You can place text precisely using absolute positioning in CSS. It is just rarely a desirable approach since the layout will not adapt to screen size.
It would generally be vectors sent, not pixels. If the kit or standard came with decent and common GUI/CRUD widgets and related attributes, then one would not typically need to re-implement hover indicators etc. on the client. (There might be a "hoverbordercolor=blue" attribute, for example to override the default hover color. And normally you wouldn't mess with the default.)
It shouldn't be slow and bandwidth intensive if you stick with typical and common stuff for productivity applications. If one values eye-candy and fancy animation above productivity and reliability, then they can use the existing standards. I don't propose replacing everything, just supplementing and/or extending for work-oriented stuff.
And CSS's existing absolute positioning is not absolute in my experience. I get different results in diff browser brands/versions/OS-settings. Screen size adapting was covered in another sub-thread. People are so used to thinking in terms of HTML/CSS that I have a hard time explaining what I have in mind. I may need to make a more thorough write-up.
I've yet to see it used effective to give us desktop-like GUI's. My experience is SVG lacks common GUI widgets, and text positioning is still inconsistent across browser brand/versions/OS-settings. Downloading tons of JavaScript to emulate typical GUI's gets right back to fat-client problems created by current browser "standards". Maybe someday these weak points will be solved, but so far it doesn't seem ready. SVG is meant to draw pictures, not manage GUI's.
(There is no "reply" under your comments, so I had to put the reply on the prior level.)
Goto11, you are correct that I was ambiguous. I was mostly talking about positioning and sizing itself when I said, "browser should be a dumb x,y,z coordinate polygon plotter." I should have said, "browser should use absolute x,y,z coordinates for sizing and positioning objects....". By "dumb" I meant the layout & sizing engine is "dumb", not every UI object. No more client-side auto-flow nor auto-size. Good catch. I'll hire you to debug the wording of my Next Great Write-up :-)
It is rather unclear what you want. First you state you want the client to be a dumb plotter and fully generate the layout on the server. Now you want everything we already have, and in addition a set of common GUI widgets in SVG. These seem to be opposite ideas?
So I need to wait for a network roundtrip for all tabs if I resize my browser? So sites can freely ignore my styling settings (it's bad enough already)? ...
I'll agree that resizing delay is probably a weakness. But I'd gladly trade that away for simplicity everywhere else. Also, because it wouldn't need gobs of CSS and JS for formatting, the re-render code (vectors) would not be that big and thus transfer relatively quickly. Remember, we are simplifying what the client needs to do and know. Excellent observation, by the way.

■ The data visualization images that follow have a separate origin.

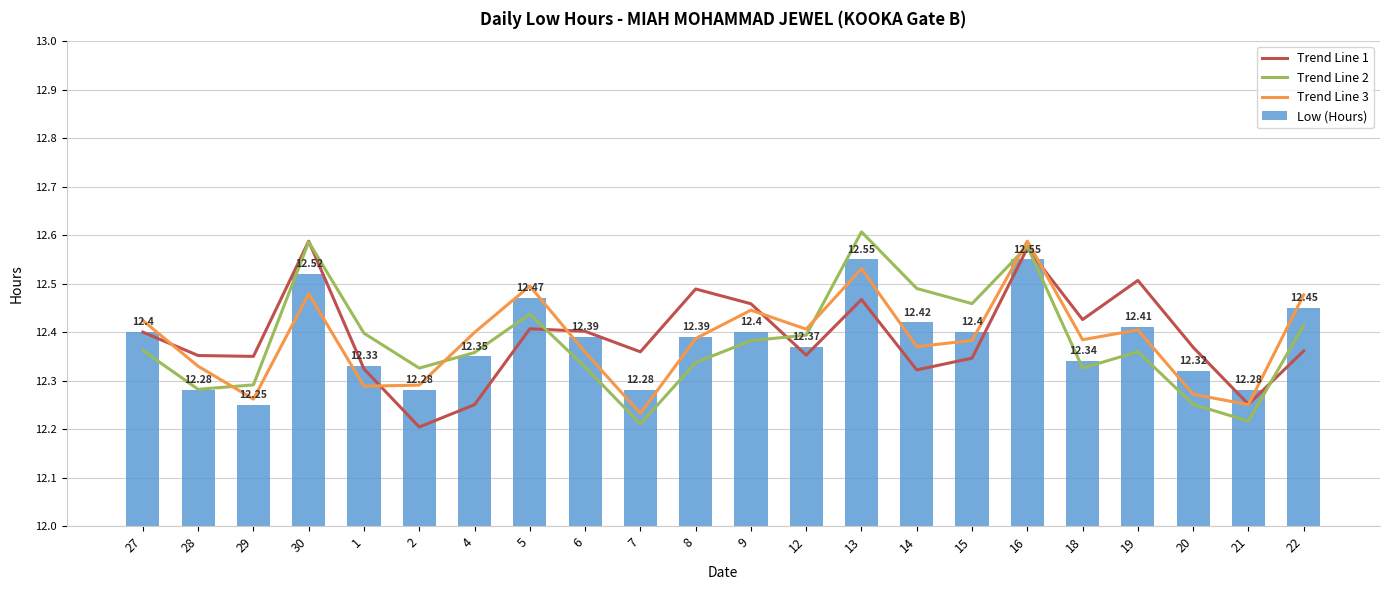

At which category is the sum across all series the highest?

16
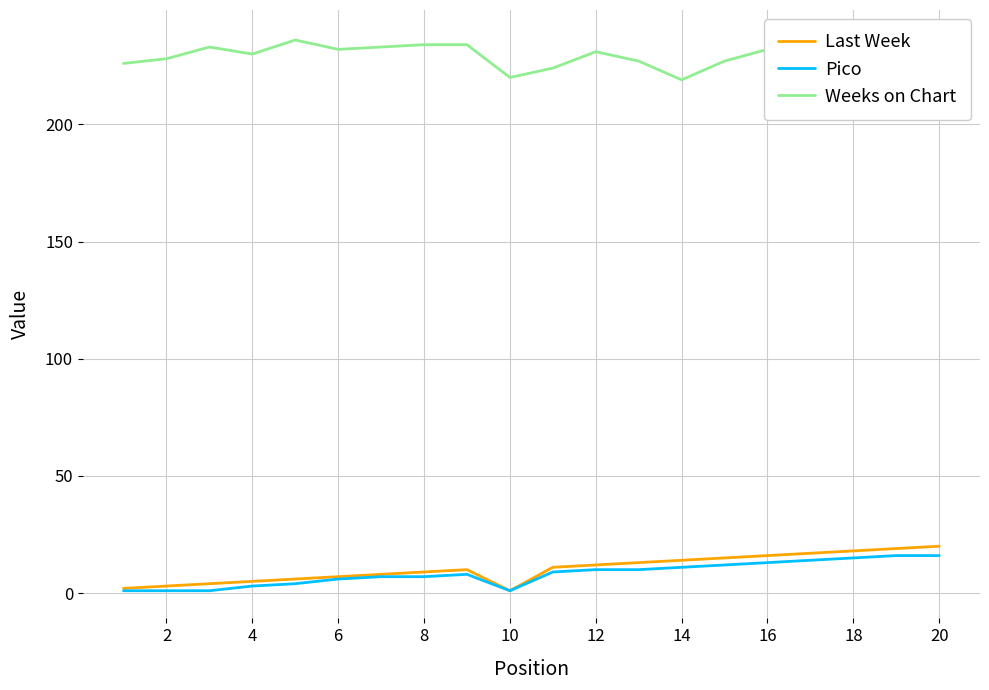

The Last Week series shows 1 at 10. True or false?

True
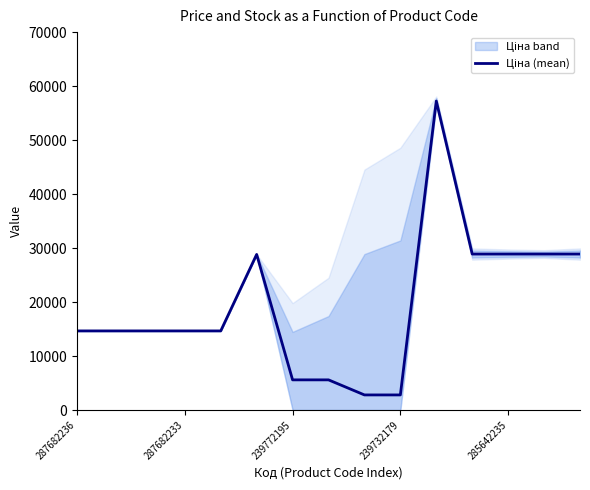

Count the number of data series in this chart.

1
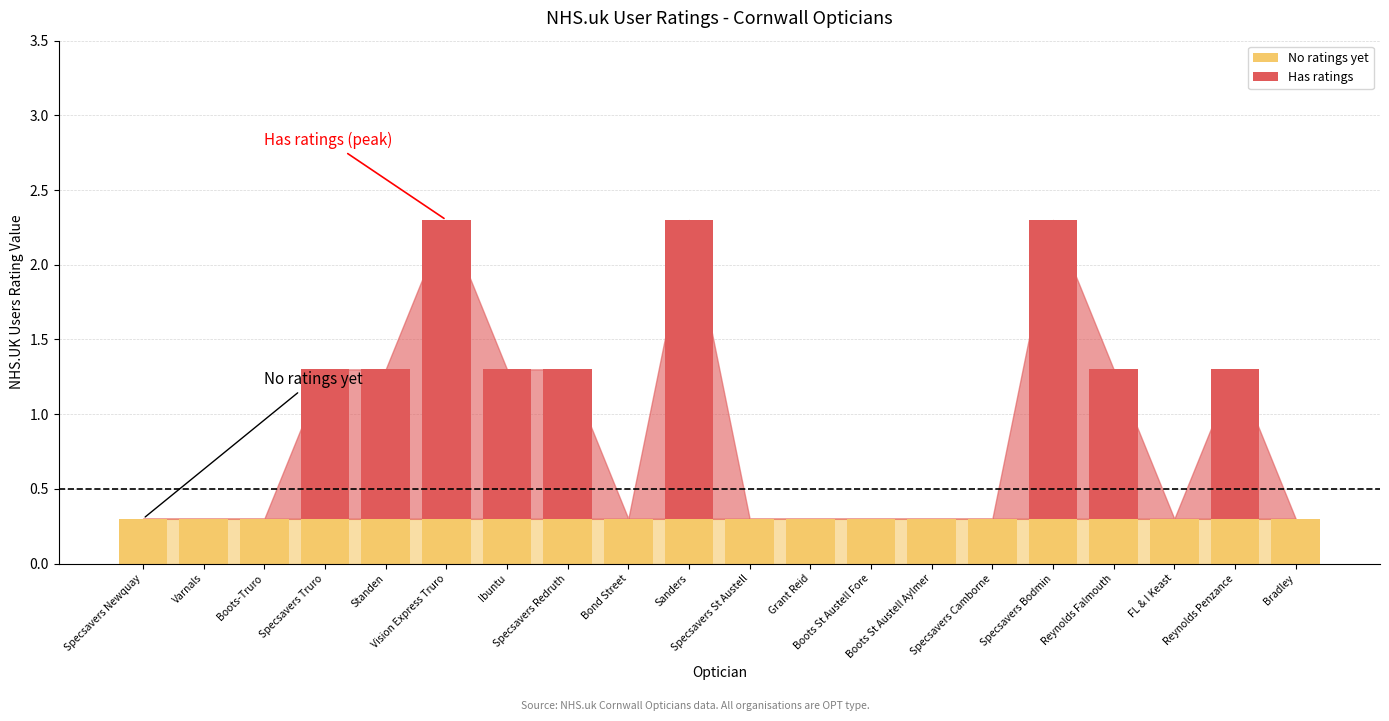

Count the number of data series in this chart.

2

That way we could pick and choose layout/style engines that fit our domain and shop preferences: OOP, FP, set-theory, declarative, whatever you wish; NOT the viewpoint of Tim Berners-Lee, a drunk standards committee, or whoever.
And it would mean we (developers & testers) are dealing with one engine instead of the myriad engines one is facing with a combinatorial explosion of browser brands and versions and OS settings. I've seen web UI "testing labs" with 20 PC's and Macs, and that wasn't enough.
The only people who like the current state of affairs are UI/UX specialists; it keeps their wallets fat. Bicycle science was turned into rocket science, and the rockets often crash and burn.